Hint:First of all, we will find the net force acting on the ball, and from there we will simplify. After that we will integrate both the sides taking the respective limits followed by manipulation to find an expression for time taken.

Complete step by step answer:
In the given question, we are supplied with following data:
The velocity with which the ball is thrown upward is \[{V_0}\] and it can be termed as the initial velocity of the ball.
The drag force which affects the motion of the ball is represented as \[m\gamma {v^2}\] .
We are asked to find the time taken by the ball to rise to the highest position.
To begin with, we will find the net force on the body, which can be done with the following manipulation:
But before we continue, we must know that the weight of the ball and the drag force is acting in a downward direction. The net force on the body is acting in the upward direction.
So, by balancing the forces we can write mathematically as:
$
ma = - mg - m\gamma {v^2} \\
a = - \left( {g + \gamma {v^2}} \right) \\
$
Again, we can write:
Acceleration is the rate of change of velocity, which we can write mathematically as:
\[a = \dfrac{{dv}}{{dt}}\]
So, using this in the above equation of acceleration, we get:
$a = - \left( {g + \gamma {v^2}} \right) \\
\Rightarrow\dfrac{{dv}}{{dt}} = - \left( {g + \gamma {v^2}} \right) \\
\Rightarrow\dfrac{{dv}}{{dt}} = - g\left( {1 + \dfrac{{\gamma {v^2}}}{g}} \right) \\$
\[ - gdt = \dfrac{{dv}}{{1 + \dfrac{{\gamma {v^2}}}{g}}}\] …… (1)
Now, we will integrate the equation (1), where time has an upper limit of \[t\] and lower limit of \[0\]. Again, the upper limit of velocity is \[0\] and the lower limit of velocity is \[{V_0}\] .
So, the equation (1) becomes:
\[\int_0^t { - gdt} = \int_{{V_0}}^0 {\dfrac{{dv}}{{1 + \dfrac{{\gamma {v^2}}}{g}}}} \] …… (2)
We will apply the integration formula which is given below:
\[\int_0^x {\dfrac{1}{{1 + {x^2}}}} = {\tan ^{ - 1}}x\]
Now, we will manipulate the equation (2) and we get:
$
\int_0^t { - gdt} = \int_{{V_0}}^0 {\dfrac{{dv}}{{1 + \dfrac{{\gamma {v^2}}}{g}}}} \\
\Rightarrow - g \times \int_0^t {dt} = \int_{{V_0}}^0 {\dfrac{{dv}}{{1 + {{\left( {\dfrac{{\sqrt \gamma v}}{{\sqrt g }}} \right)}^2}}}} \\
\Rightarrow - g\left[ t \right]_0^t = \left[ {{{\tan }^{ - 1}}\left( {\dfrac{{\sqrt \gamma v}}{{\sqrt g }}} \right)} \right]_{{V_0}}^0 \\
\Rightarrow - gt = - \sqrt {\dfrac{g}{\gamma }} {\tan ^{ - 1}}\sqrt {\dfrac{\gamma }{g}} {V_0} \\$
Again, manipulating we get:
\[t = \sqrt {\dfrac{1}{{g\gamma }}} {\tan ^{ - 1}}\sqrt {\dfrac{\gamma }{g}} {V_0}\]
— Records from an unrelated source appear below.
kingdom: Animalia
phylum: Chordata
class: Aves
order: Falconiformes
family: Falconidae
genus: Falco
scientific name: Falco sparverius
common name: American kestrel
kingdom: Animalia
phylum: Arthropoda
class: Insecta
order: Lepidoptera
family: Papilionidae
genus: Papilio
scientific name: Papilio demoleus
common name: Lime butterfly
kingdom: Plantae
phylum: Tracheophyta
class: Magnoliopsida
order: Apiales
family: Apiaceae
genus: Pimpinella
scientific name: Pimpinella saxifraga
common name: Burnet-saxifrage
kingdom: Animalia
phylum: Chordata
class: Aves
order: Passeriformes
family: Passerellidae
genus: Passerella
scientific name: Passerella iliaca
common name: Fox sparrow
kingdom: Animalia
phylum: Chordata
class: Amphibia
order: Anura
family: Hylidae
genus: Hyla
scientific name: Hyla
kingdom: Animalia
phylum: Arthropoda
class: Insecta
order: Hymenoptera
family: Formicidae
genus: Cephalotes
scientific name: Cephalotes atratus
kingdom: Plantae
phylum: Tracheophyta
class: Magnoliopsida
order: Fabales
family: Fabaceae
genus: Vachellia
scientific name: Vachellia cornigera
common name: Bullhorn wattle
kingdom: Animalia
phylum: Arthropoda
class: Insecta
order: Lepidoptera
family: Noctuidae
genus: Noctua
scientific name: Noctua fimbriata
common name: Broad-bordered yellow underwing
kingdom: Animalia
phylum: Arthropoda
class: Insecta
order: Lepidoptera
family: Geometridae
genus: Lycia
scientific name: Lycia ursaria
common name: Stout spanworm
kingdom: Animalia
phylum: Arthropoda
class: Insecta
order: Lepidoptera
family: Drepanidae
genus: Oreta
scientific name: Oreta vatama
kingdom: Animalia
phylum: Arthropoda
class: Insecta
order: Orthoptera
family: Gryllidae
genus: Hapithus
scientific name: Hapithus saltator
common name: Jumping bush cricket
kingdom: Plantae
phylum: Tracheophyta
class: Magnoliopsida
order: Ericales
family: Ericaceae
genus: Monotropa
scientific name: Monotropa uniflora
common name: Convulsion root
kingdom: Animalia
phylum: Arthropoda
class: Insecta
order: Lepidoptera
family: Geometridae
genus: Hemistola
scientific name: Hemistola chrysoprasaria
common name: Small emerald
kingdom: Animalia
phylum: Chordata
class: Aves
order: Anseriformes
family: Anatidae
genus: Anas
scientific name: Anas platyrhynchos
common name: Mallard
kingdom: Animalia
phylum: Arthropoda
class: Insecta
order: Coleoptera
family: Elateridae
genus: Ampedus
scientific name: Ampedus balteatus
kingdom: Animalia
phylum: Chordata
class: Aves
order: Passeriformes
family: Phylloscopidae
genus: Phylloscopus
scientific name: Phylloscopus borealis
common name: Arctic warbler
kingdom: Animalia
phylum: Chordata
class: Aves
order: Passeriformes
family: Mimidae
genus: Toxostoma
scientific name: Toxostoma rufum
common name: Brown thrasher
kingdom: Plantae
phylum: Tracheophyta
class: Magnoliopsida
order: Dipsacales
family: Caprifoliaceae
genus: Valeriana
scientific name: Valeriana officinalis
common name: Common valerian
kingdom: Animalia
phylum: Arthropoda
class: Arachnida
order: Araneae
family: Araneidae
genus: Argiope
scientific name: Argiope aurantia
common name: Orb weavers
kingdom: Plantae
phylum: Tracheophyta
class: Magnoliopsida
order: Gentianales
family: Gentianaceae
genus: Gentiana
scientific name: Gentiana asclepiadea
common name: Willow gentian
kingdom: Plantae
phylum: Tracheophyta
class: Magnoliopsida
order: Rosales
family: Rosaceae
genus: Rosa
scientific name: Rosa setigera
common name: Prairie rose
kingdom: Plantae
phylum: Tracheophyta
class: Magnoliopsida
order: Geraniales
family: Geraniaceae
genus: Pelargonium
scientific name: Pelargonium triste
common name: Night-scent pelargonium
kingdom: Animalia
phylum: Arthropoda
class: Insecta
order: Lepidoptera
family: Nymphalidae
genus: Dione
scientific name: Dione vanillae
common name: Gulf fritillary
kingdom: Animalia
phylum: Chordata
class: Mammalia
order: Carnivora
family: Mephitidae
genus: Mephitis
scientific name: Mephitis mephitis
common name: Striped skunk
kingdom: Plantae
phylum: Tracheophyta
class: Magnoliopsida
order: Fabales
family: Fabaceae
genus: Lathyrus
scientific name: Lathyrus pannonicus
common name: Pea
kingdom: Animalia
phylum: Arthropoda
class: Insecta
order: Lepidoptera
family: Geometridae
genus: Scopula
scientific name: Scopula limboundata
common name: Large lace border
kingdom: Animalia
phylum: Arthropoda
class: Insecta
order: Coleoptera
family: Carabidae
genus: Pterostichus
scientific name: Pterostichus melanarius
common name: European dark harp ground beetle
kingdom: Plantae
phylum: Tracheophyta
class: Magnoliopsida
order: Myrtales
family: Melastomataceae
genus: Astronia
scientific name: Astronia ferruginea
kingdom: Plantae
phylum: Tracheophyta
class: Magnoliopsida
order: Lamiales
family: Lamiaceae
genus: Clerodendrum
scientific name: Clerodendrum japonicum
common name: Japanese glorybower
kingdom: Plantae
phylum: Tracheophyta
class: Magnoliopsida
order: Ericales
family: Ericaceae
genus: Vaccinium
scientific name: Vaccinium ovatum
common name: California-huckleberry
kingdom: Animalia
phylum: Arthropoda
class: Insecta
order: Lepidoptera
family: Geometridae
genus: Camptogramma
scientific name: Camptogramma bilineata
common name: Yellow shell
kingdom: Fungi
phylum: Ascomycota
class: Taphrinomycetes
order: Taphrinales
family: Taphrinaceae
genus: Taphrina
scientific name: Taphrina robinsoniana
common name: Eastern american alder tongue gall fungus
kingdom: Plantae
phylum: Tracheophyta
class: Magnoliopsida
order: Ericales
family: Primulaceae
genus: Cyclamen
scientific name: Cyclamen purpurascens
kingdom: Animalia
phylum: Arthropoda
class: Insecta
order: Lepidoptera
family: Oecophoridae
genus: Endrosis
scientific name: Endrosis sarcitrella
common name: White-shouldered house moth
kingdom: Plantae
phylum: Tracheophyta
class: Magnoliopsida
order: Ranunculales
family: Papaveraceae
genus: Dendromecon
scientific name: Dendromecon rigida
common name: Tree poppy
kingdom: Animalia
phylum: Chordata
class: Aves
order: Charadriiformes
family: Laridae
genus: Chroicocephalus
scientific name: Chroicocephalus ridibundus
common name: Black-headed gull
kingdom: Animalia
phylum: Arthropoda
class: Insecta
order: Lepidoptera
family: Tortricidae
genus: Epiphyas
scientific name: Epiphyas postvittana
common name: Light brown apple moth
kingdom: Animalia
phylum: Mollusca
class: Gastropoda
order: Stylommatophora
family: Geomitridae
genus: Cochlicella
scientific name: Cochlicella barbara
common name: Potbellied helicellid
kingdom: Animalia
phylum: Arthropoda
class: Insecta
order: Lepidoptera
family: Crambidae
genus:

Hence, the required by the ball to rise to its zenith is \[\sqrt {\dfrac{1}{{g\gamma }}} {\tan ^{ - 1}}\sqrt {\dfrac{\gamma }{g}} {V_0}\]. Thus the correct option is B.

Note:While solving this problem, you should have a firm knowledge of integration. Most of the students tend to make mistakes while choosing the upper and the lower limits. The initial velocity is the lower limit and the velocity of the ball at the zenith position will become zero, which is the upper limit.